We characterized the in vivo mechanical properties of segments of upper descending thoracic aorta (UDTA) in terms of volume distensibility, which was derived from measurements of pulsatile intravascular pressure, inner wall radius, and length changes. Data for this analysis were obtained from six dogs at rest and during moderate treadmill exercise (8% grade, 4.5 miles/hr). Volume distensibility reflects the regional rheological properties of the UDTA at in vivo states. It was shown to be the sum of circumferential extensibility, longitudinal extensibility, and higher-order extensibilities. Circumferential extensibility and longitudinal extensibility are linear expressions of vessel kinematic changes which represent percent volume changes per pulse pressure and are due to circumferential and longitudinal dimensional changes alone.
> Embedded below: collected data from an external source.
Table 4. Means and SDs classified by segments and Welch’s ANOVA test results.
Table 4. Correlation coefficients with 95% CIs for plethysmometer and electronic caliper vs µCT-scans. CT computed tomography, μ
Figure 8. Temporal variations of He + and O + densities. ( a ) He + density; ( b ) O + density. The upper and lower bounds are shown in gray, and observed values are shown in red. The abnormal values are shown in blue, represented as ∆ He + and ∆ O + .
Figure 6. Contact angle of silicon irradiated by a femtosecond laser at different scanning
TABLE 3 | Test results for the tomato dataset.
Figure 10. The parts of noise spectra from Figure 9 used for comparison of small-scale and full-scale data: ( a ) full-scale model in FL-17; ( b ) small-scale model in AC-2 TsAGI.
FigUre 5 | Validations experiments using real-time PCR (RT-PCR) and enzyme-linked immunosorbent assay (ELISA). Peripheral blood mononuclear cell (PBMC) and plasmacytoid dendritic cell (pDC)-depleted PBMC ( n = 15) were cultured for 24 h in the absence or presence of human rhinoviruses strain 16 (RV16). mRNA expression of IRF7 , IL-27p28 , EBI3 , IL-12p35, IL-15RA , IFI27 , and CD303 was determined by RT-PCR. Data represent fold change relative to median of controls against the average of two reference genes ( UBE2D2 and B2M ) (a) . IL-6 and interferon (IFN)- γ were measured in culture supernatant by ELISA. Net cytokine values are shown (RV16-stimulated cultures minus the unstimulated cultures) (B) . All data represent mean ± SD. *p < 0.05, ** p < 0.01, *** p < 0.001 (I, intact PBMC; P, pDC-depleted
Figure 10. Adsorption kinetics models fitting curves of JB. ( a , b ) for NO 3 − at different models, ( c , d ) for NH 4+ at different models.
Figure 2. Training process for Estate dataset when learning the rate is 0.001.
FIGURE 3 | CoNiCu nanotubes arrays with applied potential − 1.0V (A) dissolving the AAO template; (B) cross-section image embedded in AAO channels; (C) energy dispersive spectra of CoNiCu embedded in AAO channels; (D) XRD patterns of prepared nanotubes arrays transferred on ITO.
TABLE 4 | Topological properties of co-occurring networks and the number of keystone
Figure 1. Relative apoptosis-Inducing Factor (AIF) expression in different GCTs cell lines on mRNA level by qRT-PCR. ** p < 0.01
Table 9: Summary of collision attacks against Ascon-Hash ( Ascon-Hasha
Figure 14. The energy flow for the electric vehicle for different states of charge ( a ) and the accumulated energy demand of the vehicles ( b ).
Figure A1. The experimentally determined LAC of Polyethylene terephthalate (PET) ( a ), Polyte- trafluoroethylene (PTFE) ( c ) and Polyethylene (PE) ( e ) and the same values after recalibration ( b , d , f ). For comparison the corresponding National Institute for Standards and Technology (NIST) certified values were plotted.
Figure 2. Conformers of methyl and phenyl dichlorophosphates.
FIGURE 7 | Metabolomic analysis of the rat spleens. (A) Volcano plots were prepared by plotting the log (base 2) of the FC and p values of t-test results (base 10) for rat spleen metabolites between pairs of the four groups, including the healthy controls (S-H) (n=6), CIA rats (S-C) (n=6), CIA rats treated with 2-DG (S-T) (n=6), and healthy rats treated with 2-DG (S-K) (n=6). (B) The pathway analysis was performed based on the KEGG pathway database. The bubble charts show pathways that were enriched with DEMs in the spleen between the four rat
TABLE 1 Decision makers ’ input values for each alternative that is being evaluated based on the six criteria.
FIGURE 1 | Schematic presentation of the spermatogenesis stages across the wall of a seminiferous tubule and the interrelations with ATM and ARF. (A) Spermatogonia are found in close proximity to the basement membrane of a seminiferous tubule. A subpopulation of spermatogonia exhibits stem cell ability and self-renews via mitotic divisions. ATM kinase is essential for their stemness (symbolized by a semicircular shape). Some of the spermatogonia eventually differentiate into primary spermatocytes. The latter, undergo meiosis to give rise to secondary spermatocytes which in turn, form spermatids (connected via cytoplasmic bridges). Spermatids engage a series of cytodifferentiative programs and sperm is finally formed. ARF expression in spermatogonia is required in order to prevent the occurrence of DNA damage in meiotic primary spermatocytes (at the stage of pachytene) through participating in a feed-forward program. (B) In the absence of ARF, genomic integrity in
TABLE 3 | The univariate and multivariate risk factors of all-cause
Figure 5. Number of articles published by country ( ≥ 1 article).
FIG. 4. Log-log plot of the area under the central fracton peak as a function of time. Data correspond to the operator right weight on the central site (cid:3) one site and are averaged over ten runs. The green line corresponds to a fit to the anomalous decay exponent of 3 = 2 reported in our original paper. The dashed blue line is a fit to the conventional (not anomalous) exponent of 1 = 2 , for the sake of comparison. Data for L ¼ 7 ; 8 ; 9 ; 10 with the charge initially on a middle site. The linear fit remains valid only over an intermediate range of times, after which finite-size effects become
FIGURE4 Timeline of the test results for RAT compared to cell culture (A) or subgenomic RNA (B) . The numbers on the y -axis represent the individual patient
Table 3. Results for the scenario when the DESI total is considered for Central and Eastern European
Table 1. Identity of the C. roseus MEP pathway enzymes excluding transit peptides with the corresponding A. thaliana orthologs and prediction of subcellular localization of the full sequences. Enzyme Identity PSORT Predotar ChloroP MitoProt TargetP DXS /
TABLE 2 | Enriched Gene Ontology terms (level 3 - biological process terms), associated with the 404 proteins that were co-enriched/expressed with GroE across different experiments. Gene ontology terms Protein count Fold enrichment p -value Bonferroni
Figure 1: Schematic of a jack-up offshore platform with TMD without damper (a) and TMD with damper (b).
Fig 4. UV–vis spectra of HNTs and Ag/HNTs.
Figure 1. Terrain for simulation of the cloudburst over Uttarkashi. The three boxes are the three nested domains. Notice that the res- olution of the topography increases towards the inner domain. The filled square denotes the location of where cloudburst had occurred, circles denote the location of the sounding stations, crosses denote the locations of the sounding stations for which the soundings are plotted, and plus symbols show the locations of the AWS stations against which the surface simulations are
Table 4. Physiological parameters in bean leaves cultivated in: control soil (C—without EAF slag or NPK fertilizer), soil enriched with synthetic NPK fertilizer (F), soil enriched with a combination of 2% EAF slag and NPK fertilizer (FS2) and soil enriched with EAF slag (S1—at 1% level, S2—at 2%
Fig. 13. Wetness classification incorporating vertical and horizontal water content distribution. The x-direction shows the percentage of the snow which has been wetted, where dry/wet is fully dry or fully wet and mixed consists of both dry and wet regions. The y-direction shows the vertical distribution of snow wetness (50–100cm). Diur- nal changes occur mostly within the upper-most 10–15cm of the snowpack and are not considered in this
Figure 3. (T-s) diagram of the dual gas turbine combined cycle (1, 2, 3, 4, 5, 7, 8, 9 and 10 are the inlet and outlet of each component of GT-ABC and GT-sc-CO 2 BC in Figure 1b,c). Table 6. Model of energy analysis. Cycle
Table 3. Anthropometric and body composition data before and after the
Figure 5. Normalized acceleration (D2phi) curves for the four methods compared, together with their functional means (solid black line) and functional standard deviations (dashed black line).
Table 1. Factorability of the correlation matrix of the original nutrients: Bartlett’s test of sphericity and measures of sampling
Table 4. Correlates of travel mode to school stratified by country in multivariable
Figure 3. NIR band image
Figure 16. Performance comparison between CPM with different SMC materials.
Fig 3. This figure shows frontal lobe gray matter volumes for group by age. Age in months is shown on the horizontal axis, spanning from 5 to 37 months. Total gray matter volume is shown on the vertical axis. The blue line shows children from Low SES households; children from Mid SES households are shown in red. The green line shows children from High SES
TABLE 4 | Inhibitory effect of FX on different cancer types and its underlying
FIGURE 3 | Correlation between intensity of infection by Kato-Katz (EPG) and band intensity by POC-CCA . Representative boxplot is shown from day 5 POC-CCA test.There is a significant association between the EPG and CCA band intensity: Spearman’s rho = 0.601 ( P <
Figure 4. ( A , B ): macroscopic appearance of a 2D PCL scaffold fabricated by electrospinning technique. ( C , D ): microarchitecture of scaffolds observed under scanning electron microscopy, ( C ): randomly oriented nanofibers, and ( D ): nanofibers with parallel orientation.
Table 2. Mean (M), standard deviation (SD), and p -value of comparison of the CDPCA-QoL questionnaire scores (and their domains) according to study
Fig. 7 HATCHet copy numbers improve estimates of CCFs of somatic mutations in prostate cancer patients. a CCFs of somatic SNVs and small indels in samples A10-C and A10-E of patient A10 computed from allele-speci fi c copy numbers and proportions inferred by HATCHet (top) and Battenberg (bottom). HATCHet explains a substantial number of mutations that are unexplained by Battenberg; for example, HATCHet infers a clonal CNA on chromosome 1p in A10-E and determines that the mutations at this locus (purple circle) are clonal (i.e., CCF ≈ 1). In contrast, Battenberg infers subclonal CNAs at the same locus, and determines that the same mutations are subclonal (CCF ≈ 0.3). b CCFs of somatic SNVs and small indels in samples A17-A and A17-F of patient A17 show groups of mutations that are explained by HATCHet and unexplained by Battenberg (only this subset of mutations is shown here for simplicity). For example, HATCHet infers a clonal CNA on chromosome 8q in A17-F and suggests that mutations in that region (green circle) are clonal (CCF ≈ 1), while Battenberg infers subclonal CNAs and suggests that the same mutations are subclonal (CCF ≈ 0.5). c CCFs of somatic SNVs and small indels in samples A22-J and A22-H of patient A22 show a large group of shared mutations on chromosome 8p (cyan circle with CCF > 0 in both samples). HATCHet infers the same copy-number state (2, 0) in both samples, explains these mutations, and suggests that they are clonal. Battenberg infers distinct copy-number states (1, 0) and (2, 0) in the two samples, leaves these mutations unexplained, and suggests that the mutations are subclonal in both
The higher-order extensibilities (second and third order), however, account for the coupling effect, which is the percentage volume change per millimeter mercury pulse pressure due to the interactions among radial, circumferential, and axial dimensional changes. The volume distensibility of the UDTA during exercise was significantly less than that at rest (0.67 +/- 0.12 vs. 0.91 +/- 0.11% V/mm Hg pressure). This was the result of a significant decrease in circumferential extensibility and higher-order extensibility in response to exercise with no change in longitudinal extensibility. The higher order extensibilities were also important since the volume distensibility of the UDTA was underestimated by 10% for both rest and exercise when they were ignored. We also evaluated radial extensibility by using pressure and wall thickness data and showed that this variable did not change in response to exercise.